As a person, Teneycke said there are a lot of nice things you can say about Bernier, but he thinks his Achilles heel in politics has been judgment.
"I think he's made a big judgment error around playing footsie with xenophobic, radical elements," Teneycke said.
"I think it will put an indelible stain on his career."
Bernier, a charismatic lawyer and businessman, was first elected to the House of Commons in 2006, winning 67 per cent of the popular vote in his rural riding south of Quebec City. The seat had been held for more than a decade by his father, Gilles.
The younger Bernier was considered by many at the time as a key to the Conservatives' renewal efforts in Quebec and a potential party leader.
Harper named him foreign-affairs minister.
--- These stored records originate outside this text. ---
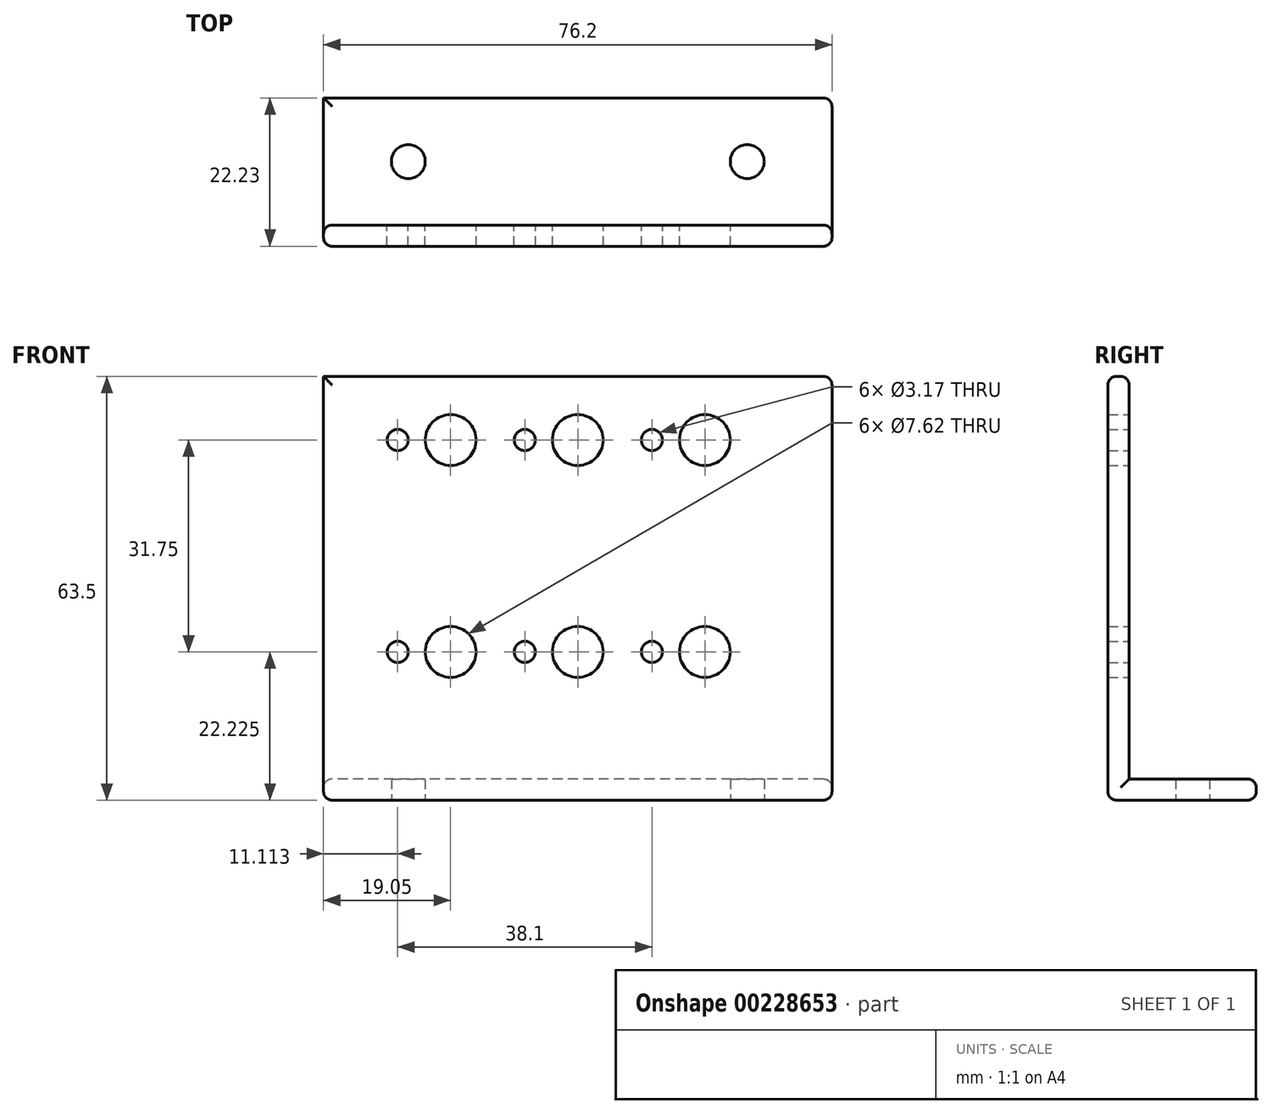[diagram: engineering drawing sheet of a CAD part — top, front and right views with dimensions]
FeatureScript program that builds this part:
annotation { "Feature Type Name" : "Feature", "Feature Type Description" : "" }
export const myFeature = defineFeature(function(context is Context, id is Id, definition is map)
    precondition{}
    {
        {
            var Q0;
            Q0=qCreatedBy(makeId("Front.planeOp"),FACE);
            var sketch = newSketch(context, id + "F0", { "sketchPlane" : qUnion([Q0])});
            skLineSegment(sketch, "E0", {"start": v(-32.74, 28.58) * mm, "end": v(32.61, 28.58) * mm, "construction": true});
            skLineSegment(sketch, "E1", {"start": v(-32.74, -3.17) * mm, "end": v(32.61, -3.17) * mm, "construction": true});
            skLineSegment(sketch, "E2", {"start": v(0, 42.48) * mm, "end": v(0, -31.73) * mm, "construction": true});
            skLineSegment(sketch, "E3", {"start": v(19.05, 21.95) * mm, "end": v(19.05, -21.33) * mm, "construction": true});
            skLineSegment(sketch, "E4", {"start": v(-19.05, 21.58) * mm, "end": v(-19.05, -21.7) * mm, "construction": true});
            skCircle(sketch, "E5", {"center": v(-19.05, 28.58) * mm, "radius": 3.81 * mm});
            skCircle(sketch, "E6", {"center": v(0, 28.58) * mm, "radius": 3.81 * mm});
            skCircle(sketch, "E7", {"center": v(19.05, 28.58) * mm, "radius": 3.81 * mm});
            skCircle(sketch, "E8", {"center": v(-19.05, -3.17) * mm, "radius": 3.81 * mm});
            skCircle(sketch, "E9", {"center": v(0, -3.17) * mm, "radius": 3.81 * mm});
            skCircle(sketch, "E10", {"center": v(19.05, -3.17) * mm, "radius": 3.81 * mm});
            skLineSegment(sketch, "E11.bottom", {"start": v(38.1, 38.1) * mm, "end": v(-38.1, 38.1) * mm});
            skLineSegment(sketch, "E11.top", {"start": v(38.1, -25.4) * mm, "end": v(-38.1, -25.4) * mm});
            skLineSegment(sketch, "E11.left", {"start": v(38.1, 38.1) * mm, "end": v(38.1, -25.4) * mm});
            skLineSegment(sketch, "E11.right", {"start": v(-38.1, 38.1) * mm, "end": v(-38.1, -25.4) * mm});
            skPoint(sketch, "E12", {"position": v(0, 38.1) * mm});
            skCircle(sketch, "E13", {"center": v(-26.99, 28.58) * mm, "radius": 1.59 * mm});
            skCircle(sketch, "E14", {"center": v(-7.94, 28.58) * mm, "radius": 1.59 * mm});
            skCircle(sketch, "E15", {"center": v(11.11, 28.58) * mm, "radius": 1.59 * mm});
            skCircle(sketch, "E16", {"center": v(-26.99, -3.17) * mm, "radius": 1.59 * mm});
            skCircle(sketch, "E17", {"center": v(-7.94, -3.17) * mm, "radius": 1.59 * mm});
            skCircle(sketch, "E18", {"center": v(11.11, -3.17) * mm, "radius": 1.59 * mm});
            skSolve(sketch);
        }
        {
            var Q0;
            Q0 = qSketchRegion(id + "F0", true);
            extrude(context, id + "F1", {"entities" : qUnion([Q0]), "depth" : 3.17 * mm});
        }
        {
            var Q0;
            Q0=qCreatedBy(makeId("Right.planeOp"),FACE);
            var sketch = newSketch(context, id + "F2", { "sketchPlane" : qUnion([Q0])});
            skLineSegment(sketch, "E19.bottom", {"start": v(0, -25.4) * mm, "end": v(19.05, -25.4) * mm});
            skLineSegment(sketch, "E19.top", {"start": v(0, -22.22) * mm, "end": v(19.05, -22.22) * mm});
            skLineSegment(sketch, "E19.left", {"start": v(0, -25.4) * mm, "end": v(0, -22.22) * mm});
            skLineSegment(sketch, "E19.right", {"start": v(19.05, -25.4) * mm, "end": v(19.05, -22.22) * mm});
            skSolve(sketch);
        }
        {
            var Q0;
            Q0=makeQuery(id+"FII0WPnmGI6h7Gj_1.boolean.opBoolean","MERGE",FACE,{"derivedFrom":[makeQuery(id+"F1.opExtrude","SWEPT_FACE",FACE,{"disambiguationData":[OSD([sQuery(id+"F0.wireOp",EDGE,"E11.top")])]}),makeQuery(id+"FII0WPnmGI6h7Gj_1.opExtrude","SWEPT_FACE",FACE,{"disambiguationData":[OSD([sQuery(id+"F2.wireOp",EDGE,"E19.bottom")])]})]});
            var sketch = newSketch(context, id + "F3", { "sketchPlane" : qUnion([Q0])});
            skCircle(sketch, "E20", {"center": v(-25.4, -9.53) * mm, "radius": 2.54 * mm});
            skCircle(sketch, "E21", {"center": v(25.4, -9.53) * mm, "radius": 2.54 * mm});
            skLineSegment(sketch, "E22", {"start": v(-51.92, -9.53) * mm, "end": v(40.9, -9.53) * mm, "construction": true});
            skLineSegment(sketch, "E23.bottom", {"start": v(38.1, -19.05) * mm, "end": v(-38.1, -19.05) * mm});
            skLineSegment(sketch, "E23.top", {"start": v(38.1, 0) * mm, "end": v(-38.1, 0) * mm});
            skLineSegment(sketch, "E23.left", {"start": v(38.1, -19.05) * mm, "end": v(38.1, 0) * mm});
            skLineSegment(sketch, "E23.right", {"start": v(-38.1, -19.05) * mm, "end": v(-38.1, 0) * mm});
            skPoint(sketch, "E23.middle", {"position": v(0, -9.53) * mm});
            skSolve(sketch);
        }
        {
            var Q0;
            Q0=makeQuery(id+"F3.imprint","IMPRINT",FACE,{"disambiguationData":[TD([[makeQuery(id+"F3.imprint","IMPRINT",EDGE,{"derivedFrom":sQuery(id+"F3.wireOp",EDGE,"E20")}),-1.0]])]});
            extrude(context, id + "F4", {"entities" : qUnion([Q0]), "operationType" : NewBodyOperationType.ADD, "oppositeDirection" : true, "depth" : 3.17 * mm});
        }
        {
            var Q0;
            Q0=makeQuery(id+"F1.opExtrude","CAP_EDGE",EDGE,{"disambiguationData":[OSD([sQuery(id+"F0.wireOp",EDGE,"E11.left")])],"isStart":false});
            var Q1;
            Q1=makeQuery(id+"F1.opExtrude","CAP_EDGE",EDGE,{"disambiguationData":[OSD([sQuery(id+"F0.wireOp",EDGE,"E11.left")])],"isStart":true});
            var Q2;
            Q2=makeQuery(id+"F1.opExtrude","CAP_EDGE",EDGE,{"disambiguationData":[OSD([sQuery(id+"F0.wireOp",EDGE,"E11.right")])],"isStart":false});
            var Q3;
            Q3=makeQuery(id+"F1.opExtrude","CAP_EDGE",EDGE,{"disambiguationData":[OSD([sQuery(id+"F0.wireOp",EDGE,"E11.right")])],"isStart":true});
            var Q4;
            Q4=makeQuery(id+"F1.opExtrude","CAP_EDGE",EDGE,{"disambiguationData":[OSD([sQuery(id+"F0.wireOp",EDGE,"E11.bottom")])],"isStart":true});
            var Q5;
            Q5=makeQuery(id+"F1.opExtrude","CAP_EDGE",EDGE,{"disambiguationData":[OSD([sQuery(id+"F0.wireOp",EDGE,"E11.bottom")])],"isStart":false});
            var Q6;
            Q6=makeQuery(id+"F4.opExtrude","CAP_EDGE",EDGE,{"disambiguationData":[OSD([sQuery(id+"F3.wireOp",EDGE,"E23.top")])],"isStart":false});
            var Q7;
            Q7=makeQuery(id+"F4.opExtrude","CAP_EDGE",EDGE,{"disambiguationData":[OSD([sQuery(id+"F3.wireOp",EDGE,"E23.bottom")])],"isStart":false});
            var Q8;
            Q8=makeQuery(id+"F4.boolean.opBoolean","MERGE",FACE,{"derivedFrom":[makeQuery(id+"F1.opExtrude","SWEPT_FACE",FACE,{"disambiguationData":[OSD([sQuery(id+"F0.wireOp",EDGE,"E11.left")])]}),makeQuery(id+"F4.opExtrude","SWEPT_FACE",FACE,{"disambiguationData":[OSD([sQuery(id+"F3.wireOp",EDGE,"E23.left")])]})]});
            var Q9;
            Q9=makeQuery(id+"F4.opExtrude","CAP_EDGE",EDGE,{"disambiguationData":[OSD([sQuery(id+"F3.wireOp",EDGE,"E23.bottom")])],"isStart":true});
            var Q10;
            Q10=makeQuery(id+"F4.boolean.opBoolean","MERGE",EDGE,{"derivedFrom":[makeQuery(id+"F1.opExtrude","SWEPT_EDGE",EDGE,{"disambiguationData":[OSD([sQuery(id+"F0.wireOp",EDGE,"E11.top"),sQuery(id+"F0.wireOp",EDGE,"E11.right")])]}),makeQuery(id+"F4.opExtrude","CAP_EDGE",EDGE,{"disambiguationData":[OSD([sQuery(id+"F3.wireOp",EDGE,"E23.right")])],"isStart":true})]});
            var Q11;
            Q11=makeQuery(id+"F1.opExtrude","CAP_EDGE",EDGE,{"disambiguationData":[OSD([sQuery(id+"F0.wireOp",EDGE,"E11.top")])],"isStart":false});
            var Q12;
            Q12=makeQuery(id+"F4.opExtrude","CAP_EDGE",EDGE,{"disambiguationData":[OSD([sQuery(id+"F3.wireOp",EDGE,"E23.right")])],"isStart":false});
            fillet(context, id + "F5", {"entities" : qUnion([Q0, Q1, Q2, Q3, Q4, Q5, Q6, Q7, Q8, Q9, Q10, Q11, Q12]), "radius" : 1.27 * mm, "tangentPropagation" : true, "allowEdgeOverflow" : false});
        }
    });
In that role, however, Bernier made big headlines for the wrong reasons.
He was forced to resign in 2008 over a security breach after he left confidential briefing notes at the home his then-girlfriend Julie Couillard, who reportedly had ties to Quebec's notorious biker gangs.
Looking forward, Bernier said the construction of his new party is still in its early stages and to keep the process moving along he will have to re-capture his home seat of Beauce, where he has cruised to victory in four elections.
This time could be different. Bernier says he's neck and neck in the polls with the Conservative candidate — Richard Lehoux, a former mayor in the region and former president of Quebec's federation of municipalities.
Bernier said he's been telling local voters that he's still the same guy who defends liberty and their values, even if some don't recognize the name of his new party.
"I want to be there for the long term, but it will be Beaucerons who will decide my political future."